[Data shown]

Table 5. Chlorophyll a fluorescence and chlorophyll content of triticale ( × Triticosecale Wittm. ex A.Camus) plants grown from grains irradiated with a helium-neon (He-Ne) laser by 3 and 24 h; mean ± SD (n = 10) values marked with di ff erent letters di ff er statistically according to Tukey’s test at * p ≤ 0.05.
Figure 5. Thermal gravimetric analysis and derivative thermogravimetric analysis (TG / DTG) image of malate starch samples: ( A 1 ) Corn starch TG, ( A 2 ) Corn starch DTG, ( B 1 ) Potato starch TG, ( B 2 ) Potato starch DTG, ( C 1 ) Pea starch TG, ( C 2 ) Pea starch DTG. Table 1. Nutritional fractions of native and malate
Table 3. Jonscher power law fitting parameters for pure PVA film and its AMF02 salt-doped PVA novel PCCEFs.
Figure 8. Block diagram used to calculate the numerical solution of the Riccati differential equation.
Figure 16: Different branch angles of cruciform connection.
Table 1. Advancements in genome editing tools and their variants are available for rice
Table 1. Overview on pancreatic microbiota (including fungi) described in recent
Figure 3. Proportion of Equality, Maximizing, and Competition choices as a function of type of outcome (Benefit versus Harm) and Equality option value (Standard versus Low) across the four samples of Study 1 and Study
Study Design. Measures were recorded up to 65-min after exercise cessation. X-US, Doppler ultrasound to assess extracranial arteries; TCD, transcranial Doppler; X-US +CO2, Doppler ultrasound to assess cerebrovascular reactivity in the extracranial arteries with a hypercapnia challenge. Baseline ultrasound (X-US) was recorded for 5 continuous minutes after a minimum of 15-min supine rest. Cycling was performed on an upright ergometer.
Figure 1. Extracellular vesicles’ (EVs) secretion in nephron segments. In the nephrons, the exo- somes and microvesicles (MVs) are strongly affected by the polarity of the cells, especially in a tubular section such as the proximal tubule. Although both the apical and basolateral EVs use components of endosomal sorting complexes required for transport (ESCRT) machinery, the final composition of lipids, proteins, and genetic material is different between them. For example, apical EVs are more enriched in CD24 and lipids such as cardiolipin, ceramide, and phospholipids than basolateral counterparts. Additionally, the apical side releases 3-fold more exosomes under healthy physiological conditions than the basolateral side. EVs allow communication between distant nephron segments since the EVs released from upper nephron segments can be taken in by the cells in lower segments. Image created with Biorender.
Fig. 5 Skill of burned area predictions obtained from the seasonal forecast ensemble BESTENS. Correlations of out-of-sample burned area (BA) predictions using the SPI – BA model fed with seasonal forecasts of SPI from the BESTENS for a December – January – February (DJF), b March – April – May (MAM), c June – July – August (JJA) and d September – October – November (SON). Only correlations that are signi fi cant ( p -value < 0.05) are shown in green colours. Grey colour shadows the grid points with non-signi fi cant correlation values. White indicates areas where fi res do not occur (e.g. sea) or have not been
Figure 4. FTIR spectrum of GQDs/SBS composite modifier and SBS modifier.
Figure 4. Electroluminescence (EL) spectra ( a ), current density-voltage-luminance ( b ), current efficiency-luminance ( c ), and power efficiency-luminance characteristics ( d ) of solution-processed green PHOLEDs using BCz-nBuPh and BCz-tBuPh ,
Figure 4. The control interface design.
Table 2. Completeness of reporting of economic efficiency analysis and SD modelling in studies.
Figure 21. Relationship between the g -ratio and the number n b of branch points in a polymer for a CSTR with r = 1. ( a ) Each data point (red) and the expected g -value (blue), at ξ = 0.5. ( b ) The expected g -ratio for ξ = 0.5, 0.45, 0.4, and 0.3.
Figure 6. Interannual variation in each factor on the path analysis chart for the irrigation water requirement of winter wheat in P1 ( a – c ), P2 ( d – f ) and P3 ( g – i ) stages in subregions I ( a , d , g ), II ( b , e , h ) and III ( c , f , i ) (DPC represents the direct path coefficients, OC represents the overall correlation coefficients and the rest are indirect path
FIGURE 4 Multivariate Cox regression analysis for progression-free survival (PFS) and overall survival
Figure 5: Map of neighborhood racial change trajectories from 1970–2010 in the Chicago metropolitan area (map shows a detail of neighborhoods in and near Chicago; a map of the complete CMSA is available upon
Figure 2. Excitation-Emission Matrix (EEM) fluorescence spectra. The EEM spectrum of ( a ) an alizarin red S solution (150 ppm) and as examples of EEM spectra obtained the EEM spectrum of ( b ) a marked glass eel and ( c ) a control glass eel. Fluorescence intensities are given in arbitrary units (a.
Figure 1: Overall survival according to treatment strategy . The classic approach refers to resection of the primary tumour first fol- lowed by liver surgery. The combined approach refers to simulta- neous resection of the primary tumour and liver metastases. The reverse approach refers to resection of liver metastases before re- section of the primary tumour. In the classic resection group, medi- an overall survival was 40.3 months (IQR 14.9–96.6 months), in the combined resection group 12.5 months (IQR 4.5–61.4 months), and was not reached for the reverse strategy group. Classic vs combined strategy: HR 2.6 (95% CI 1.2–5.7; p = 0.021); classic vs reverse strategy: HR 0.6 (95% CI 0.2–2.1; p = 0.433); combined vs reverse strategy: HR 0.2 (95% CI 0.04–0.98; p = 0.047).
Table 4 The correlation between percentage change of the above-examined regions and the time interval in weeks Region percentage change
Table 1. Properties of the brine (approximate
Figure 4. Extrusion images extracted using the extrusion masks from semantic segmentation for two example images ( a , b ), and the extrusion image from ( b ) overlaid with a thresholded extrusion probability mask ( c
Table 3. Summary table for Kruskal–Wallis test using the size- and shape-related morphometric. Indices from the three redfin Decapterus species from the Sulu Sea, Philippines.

[/Data shown]

*Task requirements*:
Report how many lines of the entries above contain the word "correlation", giving the number by itself.

*Result*:
3